What is a title report?

In Oklahoma, a title report is derived from a title attorney’s examination of an abstract of title. A title report ensures there are no liens placed against the prior owners or any documents that will restrict your use of the property without your knowledge.

Things to check on a title report:

  • The extent of your ownership rights or interest.
  • Any liens, restrictions and interests of others.
  • Any easements, building or zoning restrictions that limit use of the property.

What to offer

Your REALTOR® can provide valuable information in assisting you on what purchase price to offer. You should always do your homework about comparable prices in the neighborhood before making any offer. If you know something about the seller's motivation, a lower price with an early closing date, for example, may motivate a seller who must move, has another house under contract or must sell quickly for other reasons.

Can you buy homes below market?

There are a number of ways to identify and purchase a below market-value priced property:

  • Look for a fixer-upper in a transitional neighborhood, improve it and keep it or resell at a higher price.
  • Foreclosure property (after doing your research carefully).
  • A house due to be torn down and move it to a new lot.

Is a low offer a good idea?

There are many market variables that will weigh in on deciding on how much to offer for your ideal home. A low offer in a normal market might be rejected immediately, in a buyer's market a motivated seller might either accept or make a counteroffer.

Full-price offers are more likely to be accepted by the seller. But there are other considerations involved:

  • Is the offer contingent upon anything, such as the sale of the buyer's current house? If so, an offer, even at full price, may not be as attractive as an offer without that condition.
  • Is the offer made on the house as is, or does the buyer want the seller to make some repairs or to lower the price instead?
  • Is the offer all cash, meaning the buyer has waived the financing contingency?

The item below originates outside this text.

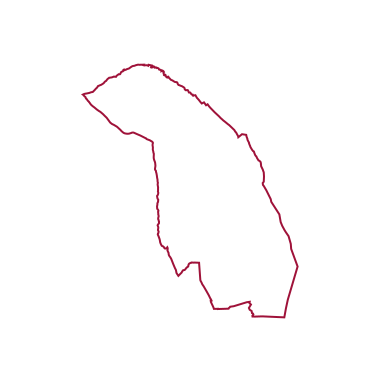 Negresti, Neamt, Romania, rotated 31°
{"feature_id": "2599482B27531373518926", "entity_name": "Negresti", "entity_type": "district", "adm_level": 2, "iso_a3": "ROU", "parent_name": "Romania", "parent_adm1": "Neamt", "projection": "equal_earth", "projection_center": [26.323, 47.038], "detail": "fine", "context": "isolated", "style": "outline", "palette": "rose", "viewbox_px": 384, "rotation_deg": 31, "n_neighbors": 0, "source": "geoboundaries", "source_scale": "gbopen_adm2", "svg_char_len": 5936}
<svg xmlns="http://www.w3.org/2000/svg" viewBox="0 0 384 384"><g transform="rotate(31 192 192)"><path d="M332.5,243.5L329.6,235.0L320.9,201.5L306.3,189.7L303.4,185.6L297.5,180.1L293.3,178.2L291.1,177.1L286.7,174.5L283.5,172.1L278.4,166.2L265.0,159.6L263.2,157.6L254.9,152.3L250.5,149.9L249.2,149.4L248.0,147.9L248.2,146.2L245.7,141.6L243.3,138.1L242.7,137.7L241.2,136.4L238.0,134.3L237.6,133.8L237.1,133.0L236.7,132.7L236.5,132.2L235.5,131.1L235.4,131.0L233.7,130.5L232.8,130.7L230.1,129.3L228.9,128.4L228.7,128.3L228.3,128.3L227.5,128.0L227.0,127.7L225.4,126.5L224.9,126.1L224.8,125.9L224.1,125.4L223.4,125.5L221.8,124.9L219.2,123.5L218.6,123.1L218.0,122.5L216.9,121.8L216.1,121.1L215.7,120.8L215.6,120.5L215.2,120.2L214.3,119.7L212.6,118.6L212.1,117.9L211.1,117.1L210.3,116.5L209.0,115.1L205.1,116.7L203.5,121.2L202.8,120.4L199.8,118.7L199.3,118.3L198.0,118.0L196.4,117.1L189.4,115.5L188.1,115.4L184.1,114.8L181.6,114.5L180.9,114.3L178.6,113.9L176.1,113.2L170.4,112.0L164.4,110.4L162.5,109.8L160.2,108.8L159.4,110.4L156.1,109.0L154.8,111.1L153.1,110.6L150.3,109.5L147.6,108.7L145.1,107.3L144.8,107.6L143.7,108.3L143.4,108.9L143.0,108.8L142.7,108.7L142.4,108.2L142.1,108.3L141.4,108.5L140.8,108.4L140.3,108.1L139.6,107.8L139.2,107.7L138.1,108.3L136.1,106.9L135.3,107.1L134.5,107.9L134.1,108.0L133.6,107.8L133.0,107.8L132.1,106.8L131.6,106.6L131.0,106.5L130.1,106.5L129.6,106.5L129.3,106.5L128.8,106.5L128.0,106.7L126.0,107.0L125.4,107.2L125.2,107.2L124.0,106.6L123.7,106.4L123.1,105.8L122.7,105.7L122.1,105.8L121.2,106.3L120.5,106.5L120.0,106.5L118.6,106.5L117.9,106.4L116.3,106.7L115.9,106.6L115.4,106.5L114.2,106.1L113.1,106.0L112.8,105.9L112.5,105.4L112.3,105.3L112.1,105.4L112.0,105.7L112.1,106.1L112.2,106.3L112.0,106.6L111.6,106.7L110.9,106.7L110.3,106.3L109.6,106.0L109.1,105.4L108.9,105.3L108.3,106.2L108.1,106.2L107.8,106.2L107.6,105.6L106.9,105.3L106.9,105.2L106.4,104.7L106.3,104.3L106.0,104.0L105.6,103.7L105.3,103.7L105.6,103.5L105.7,103.4L105.1,103.1L104.5,103.2L104.2,103.1L103.6,104.0L103.5,103.7L103.3,103.7L103.1,103.6L102.7,103.4L102.2,103.4L100.9,104.0L100.5,103.9L100.3,103.7L100.0,103.4L99.4,103.3L98.9,103.4L97.7,103.6L97.7,103.8L97.1,103.7L96.2,104.1L96.1,104.3L96.2,104.5L95.9,104.7L95.7,104.7L95.3,104.2L95.0,104.0L94.6,104.1L94.0,104.5L93.8,105.6L93.5,106.0L92.8,106.3L92.6,106.2L93.0,105.2L93.2,104.2L92.6,104.1L92.2,104.3L92.0,104.6L91.8,104.7L91.4,104.6L89.3,105.3L89.5,106.1L89.5,106.4L88.5,106.4L87.5,106.9L86.6,107.5L85.9,108.1L85.3,108.1L84.9,108.4L84.2,108.5L84.3,108.2L81.3,110.1L80.2,110.6L78.6,112.2L77.7,113.4L76.4,114.5L75.9,115.2L75.6,115.7L74.3,118.7L73.0,120.1L72.5,121.0L71.9,121.7L71.6,122.1L71.5,121.9L71.0,121.8L70.6,122.1L70.3,122.7L70.6,124.1L70.2,124.7L69.7,125.2L69.6,125.5L69.5,125.9L69.6,126.8L69.7,127.6L69.7,127.9L69.5,128.3L68.5,128.8L67.9,130.3L67.5,131.3L67.5,131.9L67.5,132.4L67.1,132.5L66.7,132.9L65.7,133.2L64.3,135.0L62.1,136.8L62.0,137.5L61.6,138.1L61.4,138.8L61.2,140.3L61.2,140.9L60.7,141.8L60.4,142.7L60.4,143.5L60.0,144.8L59.0,146.8L58.0,148.1L56.8,149.8L56.9,151.2L56.4,152.9L56.1,154.6L55.4,157.4L54.2,158.4L53.0,159.9L51.2,161.6L49.9,162.7L49.1,163.5L48.3,164.7L49.1,164.8L50.4,165.3L51.7,165.5L52.1,165.7L52.7,166.3L53.1,166.5L54.0,166.6L55.6,167.4L57.1,167.7L57.3,167.9L58.3,168.2L59.0,168.6L59.3,168.7L60.6,169.2L62.7,169.6L64.8,169.8L67.9,170.3L70.4,170.5L71.7,170.5L72.2,170.5L75.7,171.1L78.0,171.7L80.6,172.3L86.1,174.6L88.3,174.9L90.7,174.7L94.1,174.7L98.9,175.7L100.1,176.1L102.5,176.5L103.3,176.5L104.4,176.3L106.4,175.5L107.2,175.0L108.1,174.3L109.6,172.6L109.9,172.1L110.1,171.9L111.0,171.3L111.7,171.1L115.0,170.7L118.6,170.2L124.2,169.8L125.1,169.7L125.7,170.0L126.5,169.9L129.1,169.4L129.9,169.4L131.8,169.4L132.3,169.5L133.0,169.8L133.3,170.2L133.5,171.0L134.0,172.1L135.5,173.9L136.6,175.9L137.8,177.1L138.4,177.7L138.6,178.1L139.6,178.9L141.2,181.8L141.7,182.6L142.4,183.4L143.4,184.3L144.7,185.3L145.5,186.1L146.2,187.1L146.8,187.8L147.4,188.9L148.3,191.1L148.6,191.6L148.9,191.9L149.3,192.1L150.1,192.4L150.9,193.4L151.8,194.2L153.3,195.9L154.8,197.8L156.1,199.2L157.0,200.6L157.4,201.1L157.9,201.5L158.2,202.1L158.5,203.0L159.1,203.8L160.7,205.7L160.8,206.0L162.3,208.5L162.5,209.1L163.4,209.9L163.9,210.9L164.2,212.2L164.1,213.4L164.5,213.9L165.8,215.4L166.9,215.9L167.2,216.3L167.6,217.3L168.0,217.9L168.0,218.6L168.2,219.6L168.6,220.2L169.1,221.3L169.3,222.1L170.8,224.3L171.5,224.5L172.3,224.9L172.9,225.4L173.0,225.7L173.1,226.4L174.3,228.0L174.6,228.6L175.3,229.2L175.9,230.0L176.4,231.6L176.9,232.6L178.0,233.4L178.3,233.9L179.0,234.4L179.8,235.9L179.7,236.5L179.6,237.8L179.7,238.3L181.2,239.5L181.7,240.4L182.4,242.1L183.0,242.6L183.7,243.0L184.0,243.7L184.3,244.4L184.2,245.0L184.4,245.3L184.4,245.7L184.6,246.1L186.2,247.2L186.6,247.6L187.0,247.8L187.5,248.3L188.5,249.1L189.8,250.5L190.2,251.0L190.3,251.2L191.2,252.0L192.0,252.6L193.8,253.7L195.2,253.5L196.6,253.8L196.8,254.1L197.8,254.4L198.2,254.2L198.8,253.8L199.2,253.1L199.3,252.1L199.9,252.5L200.3,253.0L200.6,253.6L201.1,254.8L202.1,255.5L203.2,256.2L204.1,257.4L204.7,258.0L205.9,258.7L207.0,259.1L208.6,260.0L213.0,263.4L216.7,266.1L218.2,267.0L218.9,267.7L220.4,269.4L223.5,270.9L224.6,266.4L224.5,265.1L224.7,263.6L225.8,262.7L226.1,261.7L226.2,260.2L226.6,259.0L226.6,258.7L227.1,257.9L227.0,257.4L226.6,256.7L226.4,255.4L226.5,254.8L227.0,253.9L227.3,253.5L227.7,253.2L227.8,253.1L227.8,252.8L228.0,252.6L230.0,251.6L230.3,251.3L234.5,249.0L244.5,263.2L245.1,263.7L246.8,264.7L248.3,265.8L250.5,266.8L256.1,269.9L259.6,271.9L262.2,273.6L263.0,274.0L264.0,274.6L264.6,275.0L264.0,275.5L264.8,276.5L267.5,278.3L269.7,279.8L271.0,280.9L274.5,278.7L274.6,278.9L283.4,273.2L283.3,272.7L283.8,271.3L283.8,270.7L286.6,268.4L295.7,258.3L298.0,256.4L298.4,257.6L300.5,258.1L300.5,262.1L302.1,263.2L304.4,263.3L305.8,264.9L306.9,264.8L307.7,265.4L307.5,267.0L308.0,267.6L310.4,266.2L316.3,262.4L335.7,251.9L332.5,243.5Z" fill="none" stroke="#9f1239" stroke-width="2"/></g></svg>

If so, then an offer at less than the asking price may be more attractive to the seller than a full-price offer with a financing contingency.

Do I need an attorney when I buy a house?

In Oklahoma, to use an attorney in a real estate transaction is a choice, not a requirement. Oklahoma has a statewide real estate contract which is generally prepared by your REALTOR®.

If you have any questions, always consult an attorney to avoid legal problems. In looking for an attorney, ask friends for recommendations or contact the bar association (Tulsa County, 918-587-6014). Call the attorney to inquire about fees and their experience.

What are contingencies?

Most purchase offers include two standard contingencies: a financing contingency, which makes the sale dependent on the buyers' ability to obtain a loan commitment from a lender, and an inspection and insurance contingency, which allows buyers to have professionals inspect the property to their satisfaction.

As a buyer, you could forfeit your deposit under certain circumstances, such as backing out of the deal for a reason not stipulated in the contract.

The purchase contract must include the seller’s responsibilities, such things as passing clear title, maintaining the property in its present condition until closing and making any agreed-upon repairs to the property.

Who gets the furnishings when a home is sold?

It depends. Fixtures, any kind of personal property that is permanently attached to a house (such as drapery rods, built-in bookcases, tacked-down carpeting or a furnace) automatically stay with the house unless specified otherwise in the sales contract. But anything that is not nailed down is negotiable. This most often involves appliances that are not built in (washer, dryer, refrigerator, for example), although some sellers will be interested in negotiating for other items, such as a piano. These items have to be spelled out specifically in the sales contract that they are to stay with the house.